The shooters were after pigeons, and they had the city’s blessing.

But some residents are upset by the pigeon shoot, particularly because the city did not publicize the event beforehand.

City officials say the pigeon shoot has been used in the past to thin out the birds, which they say can cause health problems. And they acknowledge they unintentionally forgot to publicize the event beforehand.

Eighteen people who are certified hunters stood atop buildings with 20-gauge shotguns and shot at the birds from 6:30 a.m. to 8:30 a.m. Sunday. The downtown streets were not blocked off during the shoot.

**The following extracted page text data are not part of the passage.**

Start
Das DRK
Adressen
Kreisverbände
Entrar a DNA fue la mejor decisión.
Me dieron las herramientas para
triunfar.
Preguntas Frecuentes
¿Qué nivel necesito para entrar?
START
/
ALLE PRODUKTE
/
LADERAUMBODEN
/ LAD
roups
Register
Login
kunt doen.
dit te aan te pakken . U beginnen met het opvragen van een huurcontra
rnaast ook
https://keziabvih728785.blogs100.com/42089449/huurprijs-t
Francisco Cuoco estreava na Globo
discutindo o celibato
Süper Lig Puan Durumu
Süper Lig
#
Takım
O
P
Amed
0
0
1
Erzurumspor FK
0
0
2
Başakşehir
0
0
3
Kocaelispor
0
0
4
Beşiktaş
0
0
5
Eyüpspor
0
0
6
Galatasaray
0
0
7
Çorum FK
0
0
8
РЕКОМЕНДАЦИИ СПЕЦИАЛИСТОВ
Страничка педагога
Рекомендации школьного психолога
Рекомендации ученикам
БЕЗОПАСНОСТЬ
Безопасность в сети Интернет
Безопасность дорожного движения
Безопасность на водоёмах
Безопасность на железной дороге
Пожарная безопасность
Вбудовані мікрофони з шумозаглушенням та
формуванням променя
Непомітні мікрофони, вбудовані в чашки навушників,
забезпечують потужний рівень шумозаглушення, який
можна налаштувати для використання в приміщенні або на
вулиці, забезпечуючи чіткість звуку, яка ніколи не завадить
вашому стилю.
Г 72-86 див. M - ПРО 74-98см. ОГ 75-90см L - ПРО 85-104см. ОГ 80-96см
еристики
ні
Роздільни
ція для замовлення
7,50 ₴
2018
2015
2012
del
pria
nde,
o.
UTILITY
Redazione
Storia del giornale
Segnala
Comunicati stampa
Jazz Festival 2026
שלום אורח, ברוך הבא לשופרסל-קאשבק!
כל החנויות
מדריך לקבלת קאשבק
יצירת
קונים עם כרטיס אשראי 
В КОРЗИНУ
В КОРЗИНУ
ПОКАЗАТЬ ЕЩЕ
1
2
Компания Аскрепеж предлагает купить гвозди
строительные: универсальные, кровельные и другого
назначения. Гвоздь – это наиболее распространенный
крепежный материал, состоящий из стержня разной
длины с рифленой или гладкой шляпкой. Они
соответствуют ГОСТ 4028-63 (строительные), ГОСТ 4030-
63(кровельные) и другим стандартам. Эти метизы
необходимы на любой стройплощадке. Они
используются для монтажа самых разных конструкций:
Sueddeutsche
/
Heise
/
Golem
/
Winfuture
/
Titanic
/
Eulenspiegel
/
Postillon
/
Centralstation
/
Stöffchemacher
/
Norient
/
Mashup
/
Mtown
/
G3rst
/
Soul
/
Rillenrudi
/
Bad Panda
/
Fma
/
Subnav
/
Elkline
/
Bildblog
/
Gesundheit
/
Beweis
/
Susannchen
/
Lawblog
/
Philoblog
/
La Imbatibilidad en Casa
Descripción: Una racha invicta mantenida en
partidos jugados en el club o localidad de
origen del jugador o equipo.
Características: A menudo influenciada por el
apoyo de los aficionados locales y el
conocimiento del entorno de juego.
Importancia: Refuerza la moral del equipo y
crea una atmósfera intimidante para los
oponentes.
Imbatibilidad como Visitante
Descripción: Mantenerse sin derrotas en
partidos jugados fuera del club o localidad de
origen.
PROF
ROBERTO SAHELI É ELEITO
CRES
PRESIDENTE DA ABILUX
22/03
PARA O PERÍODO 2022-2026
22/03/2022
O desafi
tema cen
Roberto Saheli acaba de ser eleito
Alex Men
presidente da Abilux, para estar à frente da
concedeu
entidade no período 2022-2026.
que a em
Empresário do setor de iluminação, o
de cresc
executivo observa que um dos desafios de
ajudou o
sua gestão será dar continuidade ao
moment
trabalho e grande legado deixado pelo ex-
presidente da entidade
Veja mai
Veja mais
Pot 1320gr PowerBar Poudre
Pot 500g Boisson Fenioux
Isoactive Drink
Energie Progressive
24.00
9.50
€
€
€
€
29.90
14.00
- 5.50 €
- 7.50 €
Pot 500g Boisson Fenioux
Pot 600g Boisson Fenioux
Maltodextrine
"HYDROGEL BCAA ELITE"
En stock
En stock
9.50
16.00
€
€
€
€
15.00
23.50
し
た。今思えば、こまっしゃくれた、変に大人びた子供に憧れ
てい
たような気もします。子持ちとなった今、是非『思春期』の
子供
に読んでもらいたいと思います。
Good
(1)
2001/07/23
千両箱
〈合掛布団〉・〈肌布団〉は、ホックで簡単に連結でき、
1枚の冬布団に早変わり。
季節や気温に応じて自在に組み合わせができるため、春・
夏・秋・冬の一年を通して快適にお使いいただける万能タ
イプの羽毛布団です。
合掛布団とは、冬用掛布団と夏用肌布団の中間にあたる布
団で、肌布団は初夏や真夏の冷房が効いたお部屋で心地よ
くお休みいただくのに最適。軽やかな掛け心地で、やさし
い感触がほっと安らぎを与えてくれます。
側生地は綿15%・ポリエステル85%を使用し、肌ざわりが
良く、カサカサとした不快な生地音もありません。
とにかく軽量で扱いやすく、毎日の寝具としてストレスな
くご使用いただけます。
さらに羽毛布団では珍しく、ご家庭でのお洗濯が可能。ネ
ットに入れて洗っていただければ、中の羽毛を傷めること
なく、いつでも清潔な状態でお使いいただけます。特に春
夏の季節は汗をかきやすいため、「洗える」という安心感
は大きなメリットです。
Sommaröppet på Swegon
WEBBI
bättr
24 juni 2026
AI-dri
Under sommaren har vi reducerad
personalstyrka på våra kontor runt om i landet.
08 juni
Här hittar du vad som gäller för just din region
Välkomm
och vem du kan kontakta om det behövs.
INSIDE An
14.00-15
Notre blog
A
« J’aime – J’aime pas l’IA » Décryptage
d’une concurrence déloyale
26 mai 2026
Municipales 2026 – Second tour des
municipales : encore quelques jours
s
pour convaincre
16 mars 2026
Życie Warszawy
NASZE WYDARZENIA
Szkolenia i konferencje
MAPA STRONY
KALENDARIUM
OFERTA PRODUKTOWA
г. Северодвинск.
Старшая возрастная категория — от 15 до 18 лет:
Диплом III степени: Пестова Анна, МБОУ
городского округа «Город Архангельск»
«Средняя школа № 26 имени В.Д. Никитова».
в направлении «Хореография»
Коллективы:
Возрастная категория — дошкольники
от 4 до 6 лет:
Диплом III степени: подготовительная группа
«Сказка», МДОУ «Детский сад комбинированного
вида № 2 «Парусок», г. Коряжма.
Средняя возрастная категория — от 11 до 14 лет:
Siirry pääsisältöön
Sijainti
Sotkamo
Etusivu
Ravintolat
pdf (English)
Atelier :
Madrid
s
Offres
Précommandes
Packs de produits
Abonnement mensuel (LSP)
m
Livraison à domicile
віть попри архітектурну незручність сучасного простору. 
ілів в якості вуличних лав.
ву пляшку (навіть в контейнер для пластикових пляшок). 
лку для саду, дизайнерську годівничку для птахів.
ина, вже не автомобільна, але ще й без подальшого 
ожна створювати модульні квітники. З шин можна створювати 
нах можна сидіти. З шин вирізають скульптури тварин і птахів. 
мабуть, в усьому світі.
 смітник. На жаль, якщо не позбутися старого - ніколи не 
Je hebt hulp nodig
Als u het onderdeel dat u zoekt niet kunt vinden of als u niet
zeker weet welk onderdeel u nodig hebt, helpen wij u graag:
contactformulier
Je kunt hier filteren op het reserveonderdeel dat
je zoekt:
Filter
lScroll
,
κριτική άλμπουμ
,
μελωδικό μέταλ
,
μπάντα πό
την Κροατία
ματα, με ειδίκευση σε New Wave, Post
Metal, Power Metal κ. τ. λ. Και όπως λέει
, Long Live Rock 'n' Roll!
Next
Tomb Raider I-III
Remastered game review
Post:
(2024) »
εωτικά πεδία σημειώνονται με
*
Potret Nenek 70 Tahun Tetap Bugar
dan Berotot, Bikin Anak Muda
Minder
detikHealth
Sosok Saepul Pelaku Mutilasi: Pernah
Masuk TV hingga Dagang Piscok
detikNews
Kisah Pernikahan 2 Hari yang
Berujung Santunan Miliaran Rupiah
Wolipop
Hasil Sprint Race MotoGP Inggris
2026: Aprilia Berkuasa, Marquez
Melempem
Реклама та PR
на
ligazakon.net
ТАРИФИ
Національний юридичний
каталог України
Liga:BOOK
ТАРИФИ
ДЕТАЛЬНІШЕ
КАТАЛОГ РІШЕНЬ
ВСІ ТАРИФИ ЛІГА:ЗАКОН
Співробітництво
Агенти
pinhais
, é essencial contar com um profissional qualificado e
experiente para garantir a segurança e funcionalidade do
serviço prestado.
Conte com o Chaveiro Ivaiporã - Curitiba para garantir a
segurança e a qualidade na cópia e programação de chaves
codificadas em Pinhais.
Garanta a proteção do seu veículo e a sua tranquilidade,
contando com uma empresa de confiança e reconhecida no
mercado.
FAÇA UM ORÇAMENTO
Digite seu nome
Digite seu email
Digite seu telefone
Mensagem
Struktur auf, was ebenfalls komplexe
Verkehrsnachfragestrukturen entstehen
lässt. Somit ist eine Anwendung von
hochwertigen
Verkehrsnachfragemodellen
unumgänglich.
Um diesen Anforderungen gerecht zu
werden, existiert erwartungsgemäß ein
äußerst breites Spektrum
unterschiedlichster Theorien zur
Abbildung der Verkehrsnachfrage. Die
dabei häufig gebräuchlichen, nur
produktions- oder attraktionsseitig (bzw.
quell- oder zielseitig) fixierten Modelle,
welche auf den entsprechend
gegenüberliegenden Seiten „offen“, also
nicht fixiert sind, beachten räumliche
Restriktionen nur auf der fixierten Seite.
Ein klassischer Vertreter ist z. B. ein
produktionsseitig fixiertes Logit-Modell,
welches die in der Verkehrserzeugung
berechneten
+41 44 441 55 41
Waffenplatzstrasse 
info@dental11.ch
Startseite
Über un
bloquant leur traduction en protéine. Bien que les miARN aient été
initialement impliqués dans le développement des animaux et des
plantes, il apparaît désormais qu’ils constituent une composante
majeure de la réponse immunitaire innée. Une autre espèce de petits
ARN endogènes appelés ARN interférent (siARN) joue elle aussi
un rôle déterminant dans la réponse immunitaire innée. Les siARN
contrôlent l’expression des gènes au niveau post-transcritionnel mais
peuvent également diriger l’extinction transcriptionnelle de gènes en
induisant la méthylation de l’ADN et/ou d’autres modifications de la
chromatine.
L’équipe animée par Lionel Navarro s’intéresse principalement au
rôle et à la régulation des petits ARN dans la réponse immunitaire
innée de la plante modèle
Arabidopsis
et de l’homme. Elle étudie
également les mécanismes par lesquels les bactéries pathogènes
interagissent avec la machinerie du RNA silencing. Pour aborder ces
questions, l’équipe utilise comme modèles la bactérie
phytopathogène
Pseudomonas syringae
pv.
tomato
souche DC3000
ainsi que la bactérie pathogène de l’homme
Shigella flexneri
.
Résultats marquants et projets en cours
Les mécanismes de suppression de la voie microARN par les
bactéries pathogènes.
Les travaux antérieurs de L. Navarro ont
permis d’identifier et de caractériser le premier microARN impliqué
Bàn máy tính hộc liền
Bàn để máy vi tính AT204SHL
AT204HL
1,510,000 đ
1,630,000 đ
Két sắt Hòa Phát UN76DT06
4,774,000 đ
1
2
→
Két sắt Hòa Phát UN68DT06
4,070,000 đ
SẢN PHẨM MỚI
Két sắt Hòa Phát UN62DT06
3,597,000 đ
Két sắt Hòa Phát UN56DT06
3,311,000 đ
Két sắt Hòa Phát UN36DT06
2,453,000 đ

No accidents or injuries were reported, police Chief Dan Givens said.

Givens said the Police Department monitored the event and animal control workers picked up the pigeons that were shot. The chief said other methods used to control pigeons generally don’t work because they just force the birds to fly to somewhere else in the area.

City Manager Curt Freeland said pigeons’ droppings create a health nuisance and their roosting inside buildings and under eaves also are a problem.

“This town has always had an Old West, frontier kind of solution,” he said. “When I got here, (20 years ago) I didn’t do anything to discourage it. I thought it was as humane and effective as anything.”

One downtown building owner, John Bryant, doesn’t like the idea. He said the shooting scares people. Besides, he said, some people, including him, like the birds.

“You’re trying to attract people to downtown, and you’ve got people shooting guns in downtown Ark City?” Bryant said Monday.

But Luke Schmidt, owner of Schmidt Jewelers downtown, said pigeons are a problem at his building, and he would like the shoots more often.

Mayor Patrick McDonald supports the shoot and said he would have liked to participate.

Shooting pigeons in a city area is unusual, said Don Moler, executive director of the Kansas League of Municipalities. He noted companies can be hired to control pigeons.